§ What this task involves
Extract the text of every row below word for word, and leave the pictures out of your answer.

-- Opening Marker --

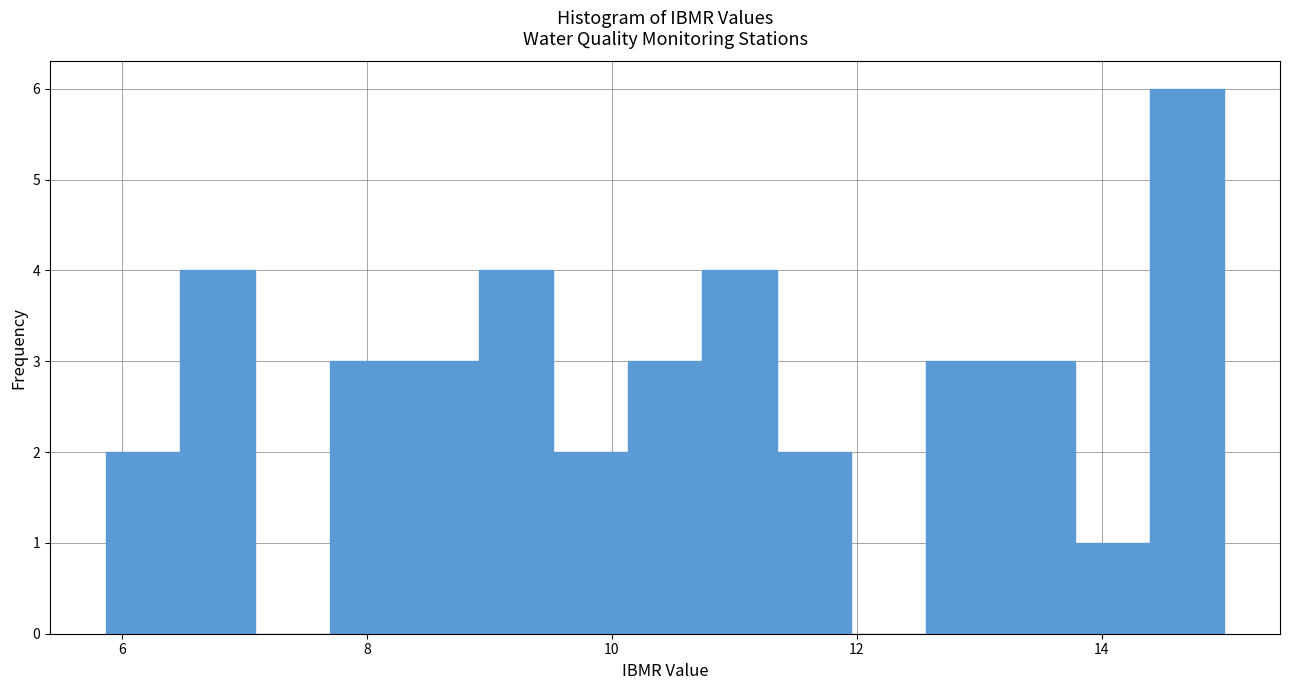

Read against the x-axis, roughly where is the centre of the tallest bar?

14.6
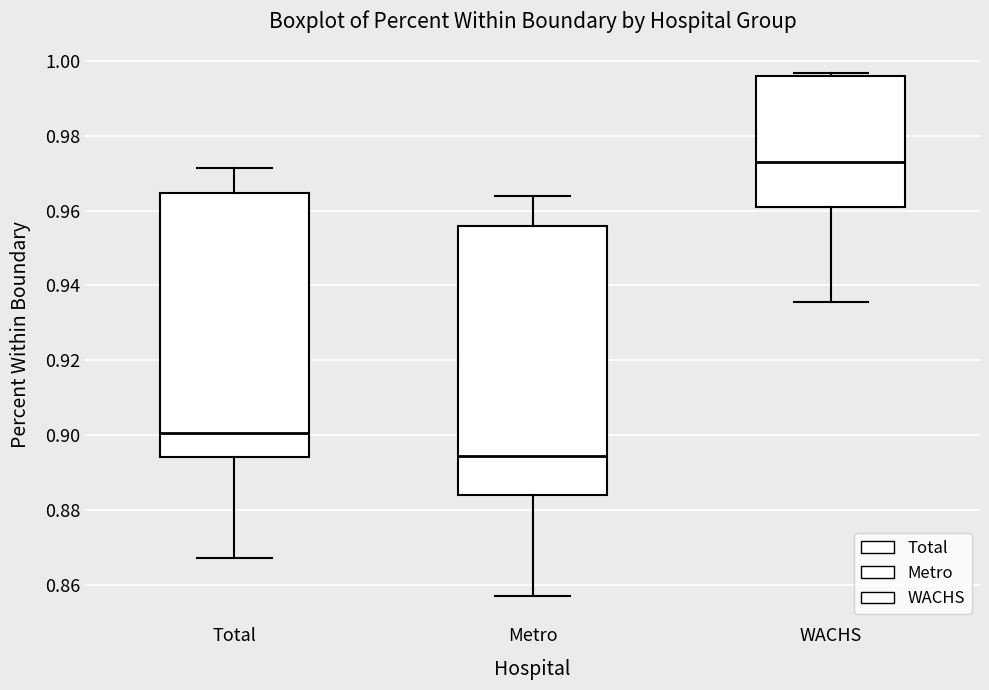

Which box has the lowest median line?

Metro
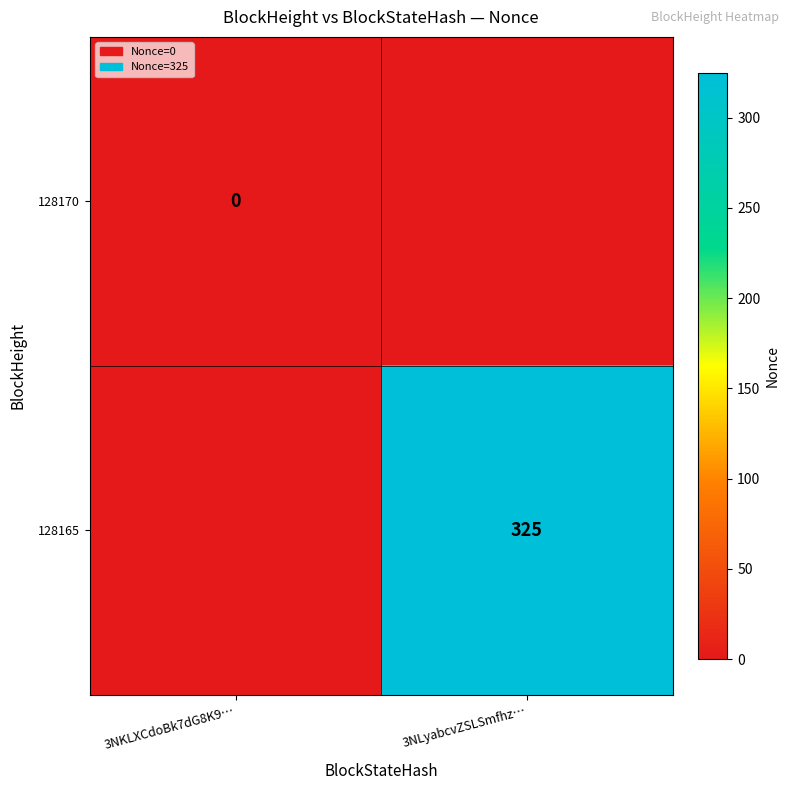

Which label corresponds to the smallest value in the chart?

3NKLXCdoBk7dG8K9…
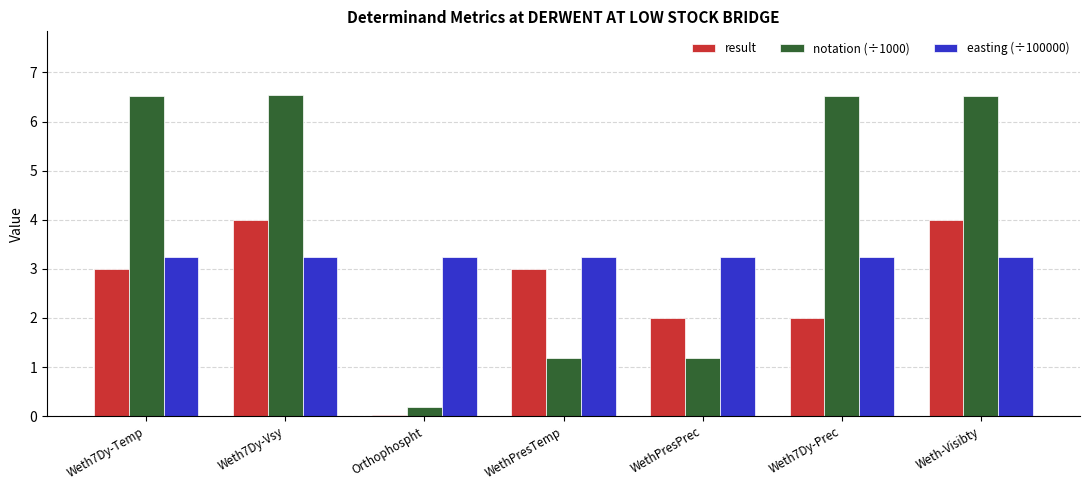

What is the sum of all notation (÷1000) values?

28.7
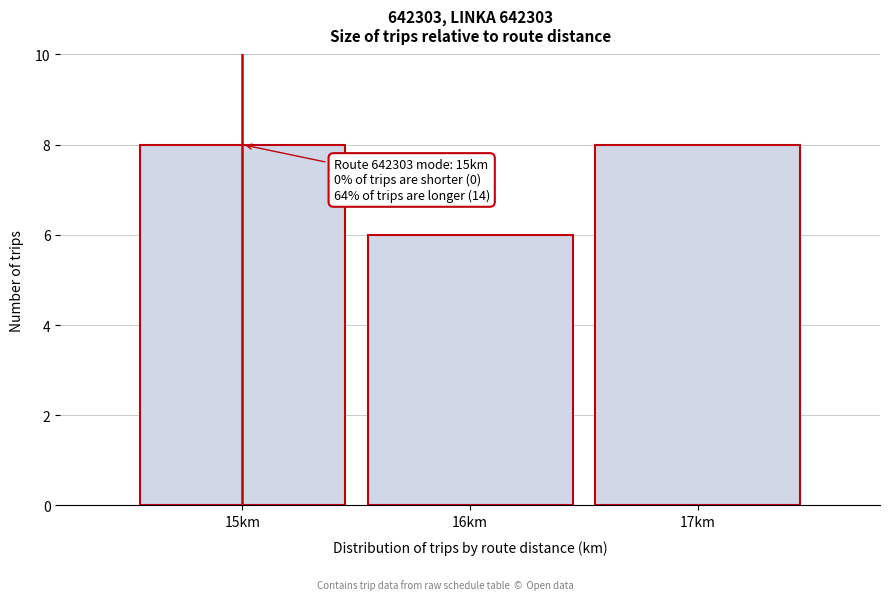

Reading left to right, transcribe all the data shown in this chart.

15km=8	16km=6	17km=8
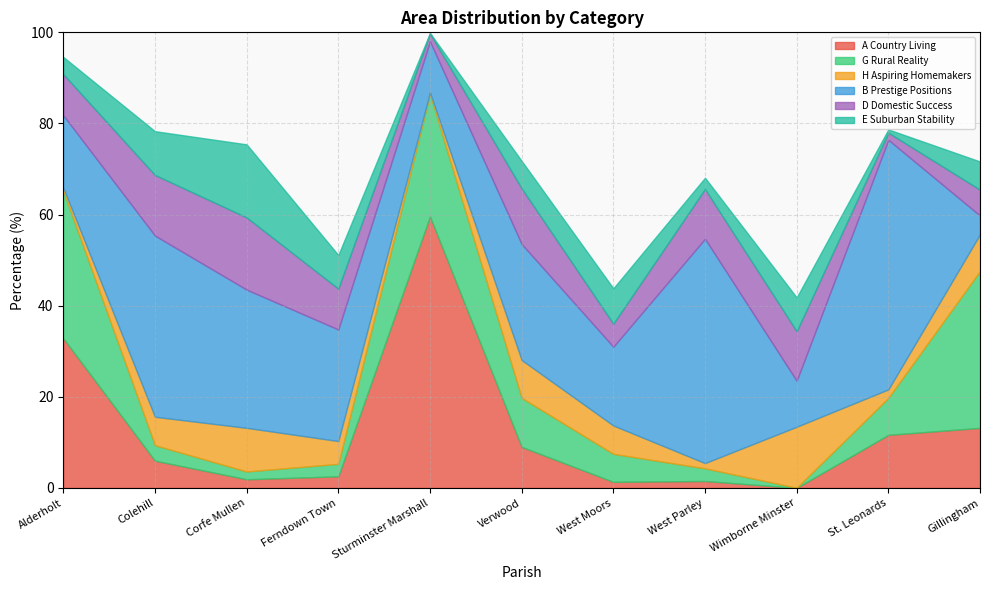

What is the maximum value for H Aspiring Homemakers?

13.4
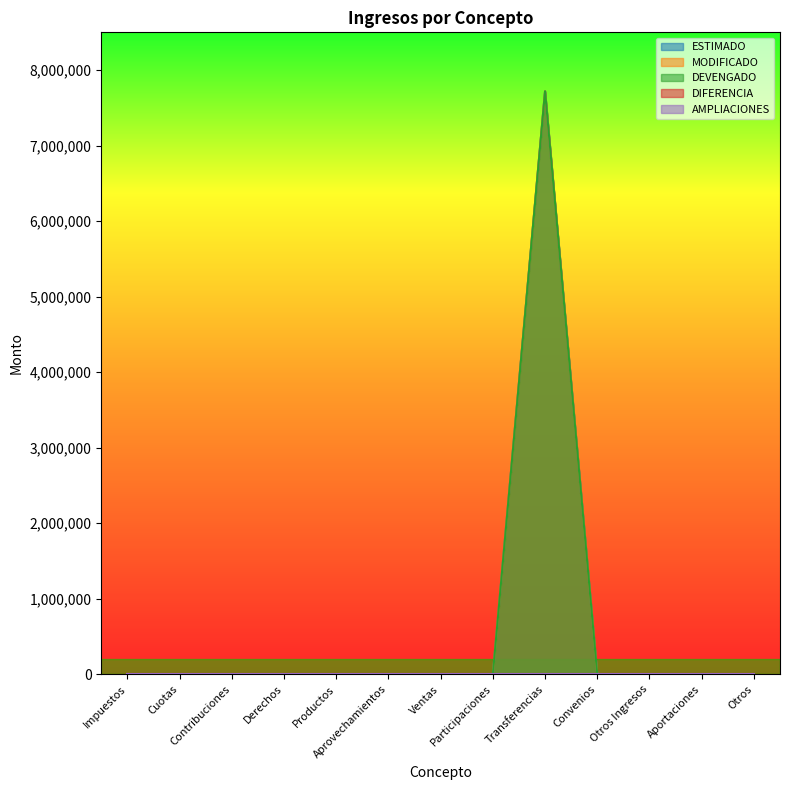

At which label does DEVENGADO reach its minimum?

Impuestos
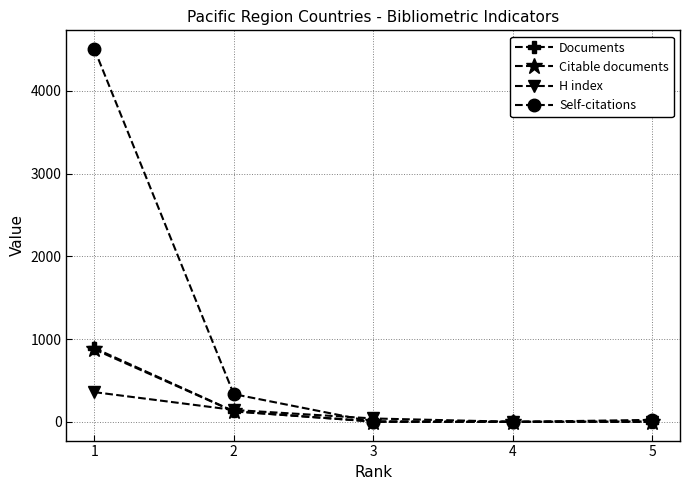

What is the total value across all series at 1?

6634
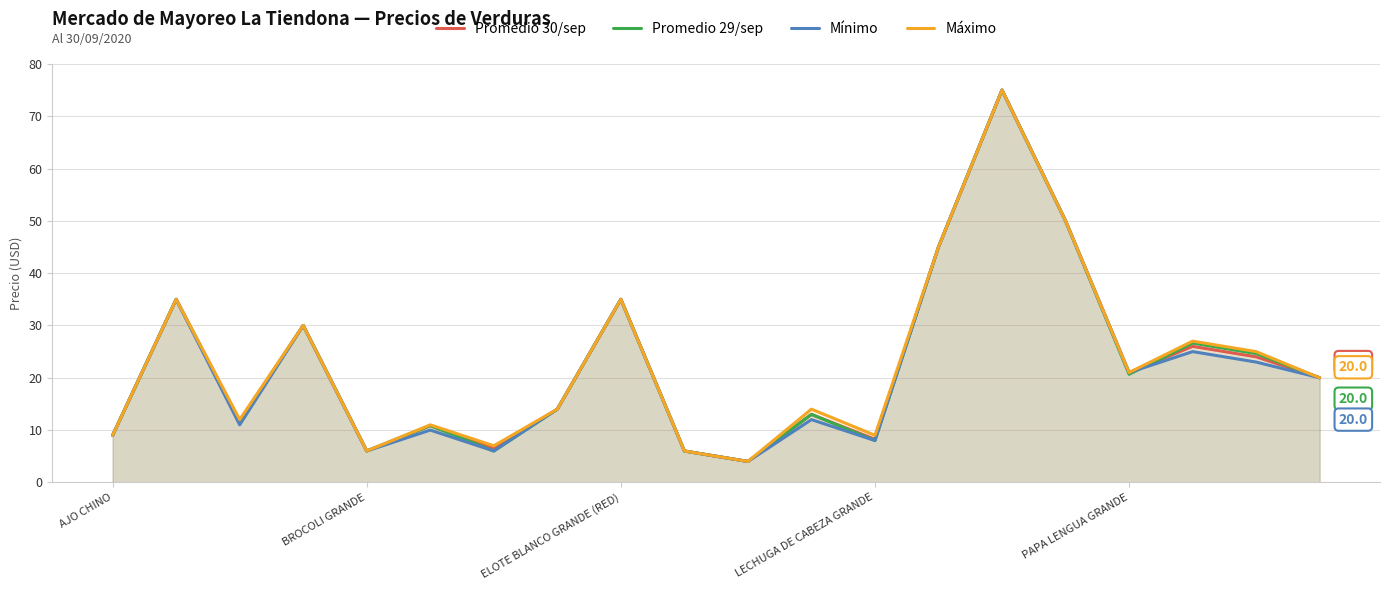

True or false: Máximo and Promedio 30/sep cross at least once.

False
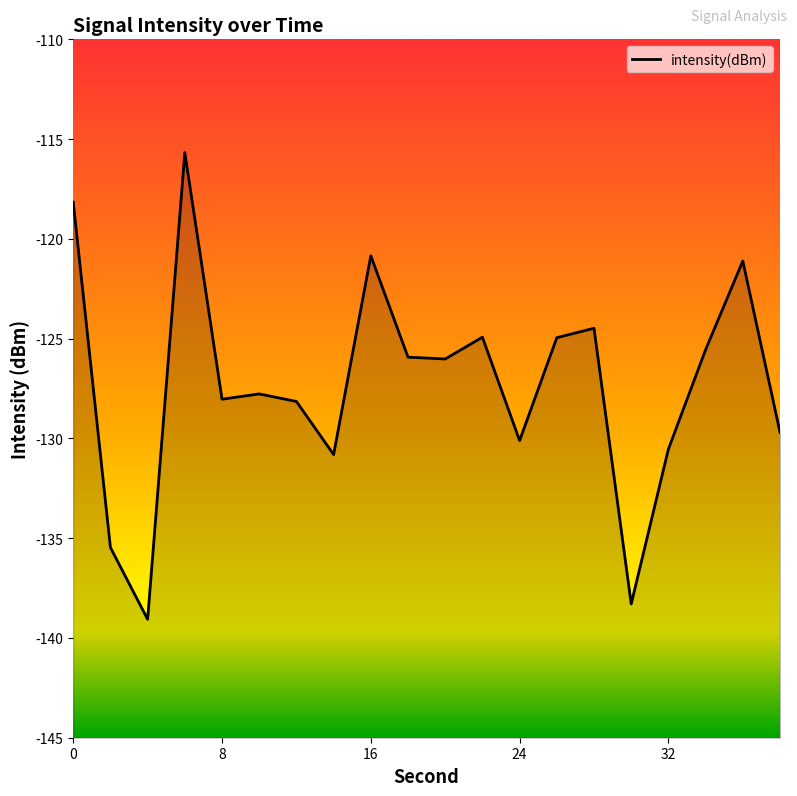

How many data points does each series have?

20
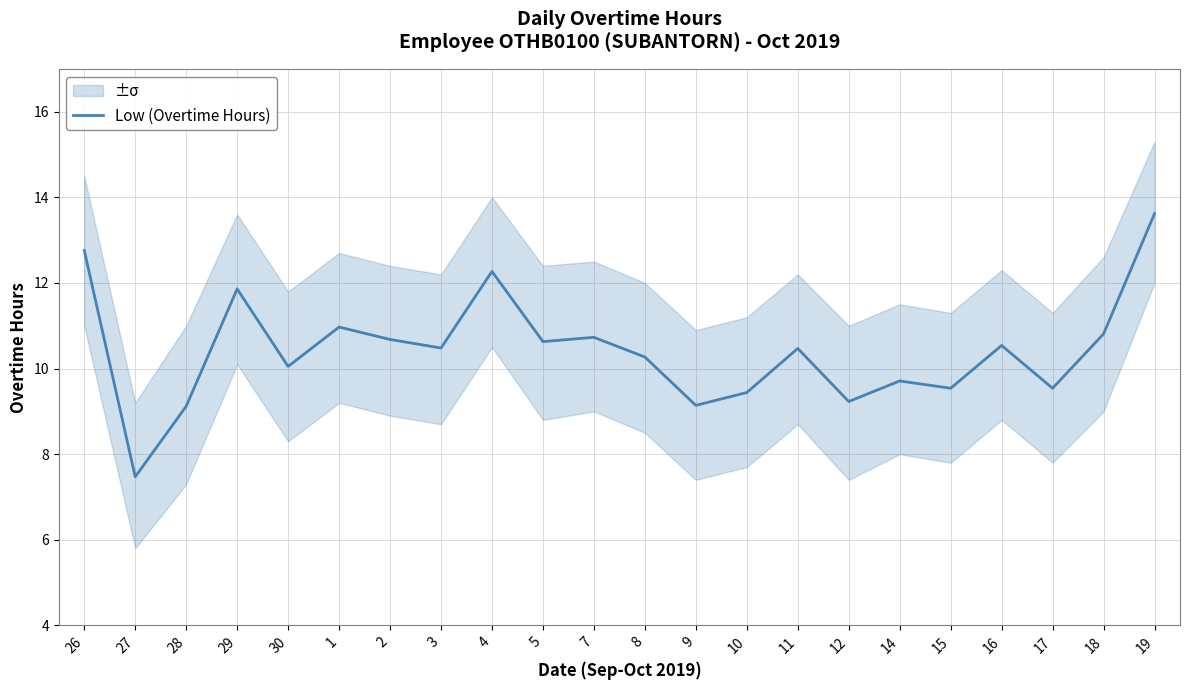

What is the label of the 16th point from the left?

12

-- Closing Marker --

§ Result of this exercise
Read against the x-axis, roughly where is the centre of the tallest bar?

14.6

Which box has the lowest median line?

Metro

Which label corresponds to the smallest value in the chart?

3NKLXCdoBk7dG8K9…

What is the sum of all notation (÷1000) values?

28.7

Reading left to right, transcribe all the data shown in this chart.

15km=8	16km=6	17km=8

What is the maximum value for H Aspiring Homemakers?

13.4

At which label does DEVENGADO reach its minimum?

Impuestos

What is the total value across all series at 1?

6634

True or false: Máximo and Promedio 30/sep cross at least once.

False

How many data points does each series have?

20

What is the label of the 16th point from the left?

12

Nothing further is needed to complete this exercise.